TEXT SECTION:
With industrialization comes urbanization, too, and with urbanization, lifestyle changes. Mobility and thus transportation have increased in the developing world, leading to growth in the consumption of oil. These developments have also shifted demand growth to outside the OECD countries: in fact, the entire net increase in global oil consumption since 1999 has come from outside the OECD countries.

The environmental impact of these changes has been predictable: global carbon emissions from fossil-fuel consumption are growing. After a period of relatively moderate growth, carbon emissions accelerated noticeably after the turn of the century, driven by growing energy demand in the developing world. More important, the carbon intensity of energy itself has increased. From 1970 until the late 1990s, global emissions per unit of energy consumed fell steadily.

But then, in 1999, reflecting the increasing share of coal in the energy portfolios of the non-OECD countries, carbon emissions per unit of energy began to rise. Since the turn of the century, they have increased by about two percent globally and by almost three percent in the developing world. Not only is more carbon being emitted throughout the world as economies grow and consume more energy, but the energy consumed itself is dirtier.

OPAQUE OPEC

When the global economic crisis fully hit, in the summer of 2008, the impact on energy markets was immediate and severe. The sudden economic contraction in the second half of 2008 triggered a strong adjustment in energy prices and consumption. Prices, which had risen significantly in the first half of 2008, reached record heights in July and then dropped, some precipitously. By the end of the year, the price of oil had declined by 75 percent, the price of traded coal by 62 percent, and the price of natural gas sold in the United States by 58 percent. This was the first time global oil consumption had fallen since 1993.

EXERCISE DATA:
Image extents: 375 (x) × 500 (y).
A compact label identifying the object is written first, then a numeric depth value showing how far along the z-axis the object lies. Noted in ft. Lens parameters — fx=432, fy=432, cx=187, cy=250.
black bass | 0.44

WHAT YOU SHOULD DO:
In the passage on energy demand and carbon emissions, translate this sentence into Spanish: "Mobility and thus transportation have increased in the developing world, leading to growth in the consumption of oil."

RESPONSE TO THE EXERCISE:
La movilidad y, por lo tanto, el transporte han aumentado en el mundo en desarrollo, lo que ha provocado un crecimiento en el consumo de petróleo.